**PROMPT 1**
Reproduce the passage of the blog post about spring and the blog's anniversary from "Tomorrow marks the" up to and including "sometimes deliriously so.".
**PROMPT 2**
Pick up the blog post about spring and the blog's anniversary after its last sentence and keep writing it.

**TEXT SECTION**
--- START ---

Wednesday, March 17, 2010
On the way into the office this morning, I saw tulip blossoms (pictured above) poking through the dark ground and I almost cried -- it was just so beautiful. Spring! New life! Rebirth! And it's an apt metaphor for what I've been feeling lately: contentedness, optimism, peace.
Tomorrow marks the one-year anniversary of this blog, and it's dizzying to consider all the changes that have happened in the last twelve months. When I started writing here, I was terrified; I hadn't even tested positive for the gene mutation yet, but I was so scared and so alone that I needed to create a forum in which I could express myself. A year later, while I still love writing here (and reading your comments, which I'm a little sad to see have petered off recently. I miss you guys! Say hi to me!), I'm in a totally different emotional state: I'm happy, sometimes deliriously so.
If spring is a rebirth, the winter -- and its gray weather and leafless trees -- is a kind of death. If I'm now reborn, it follows that I was a little unanimated before. And I realize with the benefit of hindsight, that, if I wasn't quite dead before my surgery, I was deadened: my joy was tempered, my optimism was muffled, my anxiety piloted me. And now, after surgery, I'm alive, more so than I've been in a long time.

--- END ---

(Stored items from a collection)
--- START ---

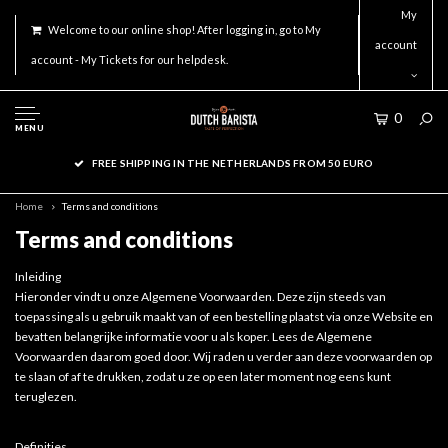
My
Welcome to our online shop! After logging in, go to My
account
account - My Tickets for our helpdesk.
0
MENU
FREE SHIPPING IN THE NETHERLANDS FROM 50 EURO
ORDER
Home
Terms and conditions
Terms and conditions
Inleiding
Hieronder vindt u onze Algemene Voorwaarden. Deze zijn steeds van
toepassing als u gebruik maakt van of een bestelling plaatst via onze Website en
bevatten belangrijke informatie voor u als koper. Lees de Algemene
Voorwaarden daarom goed door. Wij raden u verder aan deze voorwaarden op
te slaan of af te drukken, zodat u ze op een later moment nog eens kunt
teruglezen.
Definities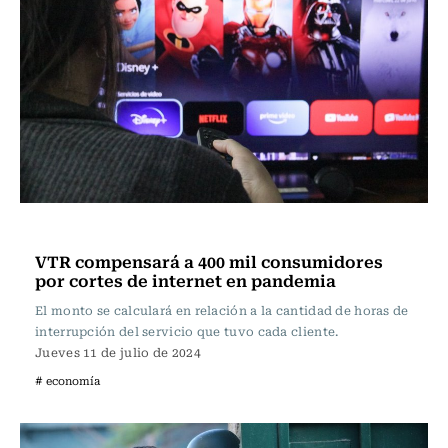
Actualidad
VTR compensará a 400 mil consumidores
por cortes de internet en pandemia
El monto se calculará en relación a la cantidad de horas de
interrupción del servicio que tuvo cada cliente.
Jueves 11 de julio de 2024
# economía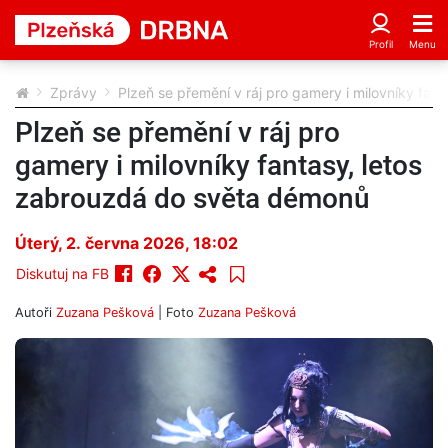
Zprávy
Plzeň se přemění v ráj pro gamery i milovníky fa
Plzeň se přemění v ráj pro
gamery i milovníky fantasy, letos
zabrouzdá do světa démonů
Úterý, 2. června 2026, 18:02
Diskutuj na FB
Autoři
Zuzana Pešková
| Foto
Zuzana Pešková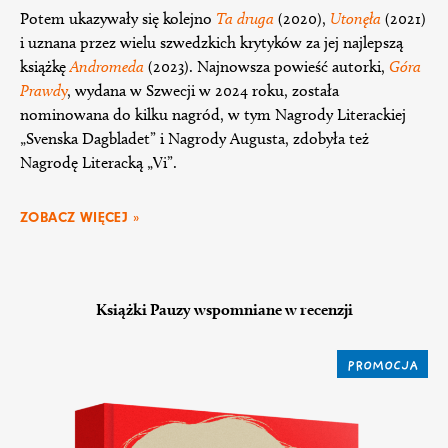
Potem ukazywały się kolejno
Ta druga
(2020),
Utonęła
(2021)
i uznana przez wielu szwedzkich krytyków za jej najlepszą
książkę
Andromeda
(2023). Najnowsza powieść autorki,
Góra
Prawd
y
, wydana w Szwecji w 2024 roku, została
nominowana do kilku nagród, w tym Nagrody Literackiej
„Svenska Dagbladet” i Nagrody Augusta, zdobyła też
Nagrodę Literacką „Vi”.
ZOBACZ WIĘCEJ »
Książki Pauzy wspomniane w recenzji
PROMOCJA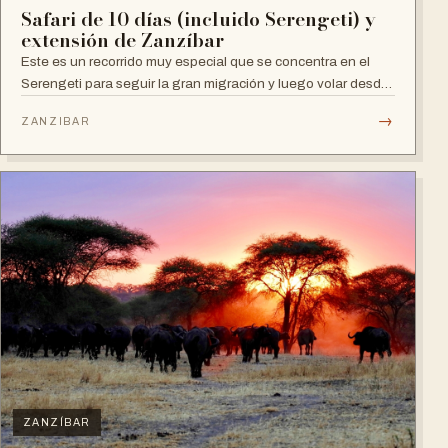
Safari de 10 días (incluido Serengeti) y
extensión de Zanzíbar
Este es un recorrido muy especial que se concentra en el
Serengeti para seguir la gran migración y luego volar desde
allí a Zanzíbar para rel...
→
ZANZIBAR
ZANZÍBAR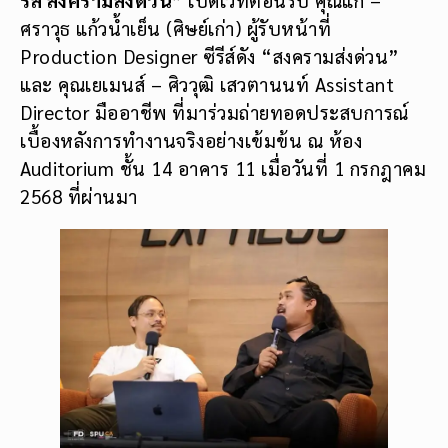
ศราวุธ แก้วน้ำเย็น (ศิษย์เก่า) ผู้รับหน้าที่
Production Designer ซีรีส์ดัง “สงครามส่งด่วน”
และ คุณเยเมนส์ – ศิววุฒิ เสวตานนท์ Assistant
Director มืออาชีพ ที่มาร่วมถ่ายทอดประสบการณ์
เบื้องหลังการทำงานจริงอย่างเข้มข้น ณ ห้อง
Auditorium ชั้น 14 อาคาร 11 เมื่อวันที่ 1 กรกฎาคม
2568 ที่ผ่านมา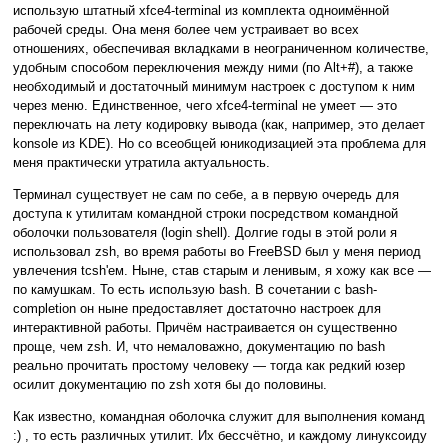
использую штатный xfce4-terminal из комплекта одноимённой
рабочей среды. Она меня более чем устраивает во всех
отношениях, обеспечивая вкладками в неограниченном количестве,
удобным способом переключения между ними (по Alt+#), а также
необходимый и достаточный минимум настроек с доступом к ним
через меню. Единственное, чего xfce4-terminal не умеет — это
переключать на лету кодировку вывода (как, например, это делает
konsole из KDE). Но со всеобщей юникодизацией эта проблема для
меня практически утратила актуальность.
Терминал существует не сам по себе, а в первую очередь для
доступа к утилитам командной строки посредством командной
оболочки пользователя (login shell). Долгие годы в этой роли я
использовал zsh, во время работы во FreeBSD был у меня период
увлечения tcsh'ем. Ныне, став старым и ленивым, я хожу как все —
по камушкам. То есть использую bash. В сочетании с bash-
completion он ныне предоставляет достаточно настроек для
интерактивной работы. Причём настраивается он существенно
проще, чем zsh. И, что немаловажно, документацию по bash
реально прочитать простому человеку — тогда как редкий юзер
осилит документацию по zsh хотя бы до половины.
Как известно, командная оболочка служит для выполнения команд
:) , то есть различных утилит. Их бессчётно, и каждому линуксоиду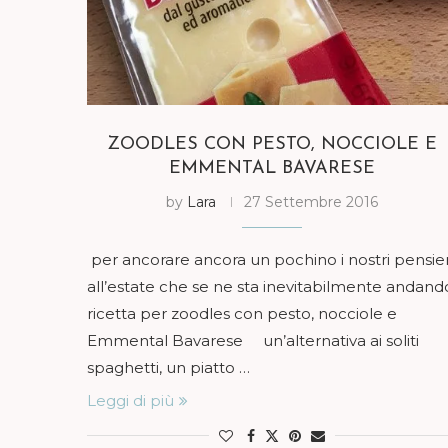
ZOODLES CON PESTO, NOCCIOLE E
EMMENTAL BAVARESE
by
Lara
27 Settembre 2016
per ancorare ancora un pochino i nostri pensier
all’estate che se ne sta inevitabilmente andand
ricetta per zoodles con pesto, nocciole e
Emmental Bavarese un’alternativa ai soliti
spaghetti, un piatto …
Leggi di più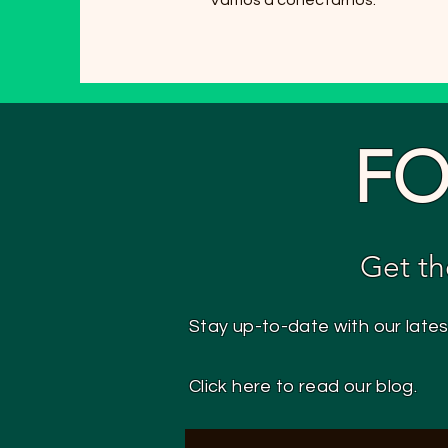
FO
Get th
Stay up-to-date with our late
Click here to read our blog.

--- END ---

**FINAL ANSWER 1**
Tomorrow marks the one-year anniversary of this blog, and it's dizzying to consider all the changes that have happened in the last twelve months. When I started writing here, I was terrified; I hadn't even tested positive for the gene mutation yet, but I was so scared and so alone that I needed to create a forum in which I could express myself. A year later, while I still love writing here (and reading your comments, which I'm a little sad to see have petered off recently. I miss you guys! Say hi to me!), I'm in a totally different emotional state: I'm happy, sometimes deliriously so.

**FINAL ANSWER 2**
The last time I wrote about my post-mastectomy emotions, I talked about my post-surgery blues. But equally important, and to my mind more astonishing, is the phase I find myself in now: unadulterated glee. I was down for only about the first two weeks after surgery; once my drains came out and my house guests left, I began to feel more like myself and less like a patient. But the real return -- or perhaps the ascent -- to happiness began shortly after I returned to work. The most mundane things -- the way the sun shone through the window of the southbound el train as I headed to the office, the simple pleasure of doing my makeup and blow drying my hair, bundling up and braving the Chicago cold -- suddenly seemed new and beautiful; the normalcy of a simple life no longer clouded by the fear of cancer was blindingly bright. And it wasn't just being back at work where I felt different; at home, my laptop lay clamped shut rather than propped open, forever searching the internet for information about breast cancer. I began baking and cooking -- domestic activities I was never known for -- and found immense joy in creating and nourishing. I found myself with so much free brain space: the part of my mind that was clogged with fear and worry had been cleared, and now it is filled with a sense of empowerment. And this feeling of accomplishment has turned into happiness.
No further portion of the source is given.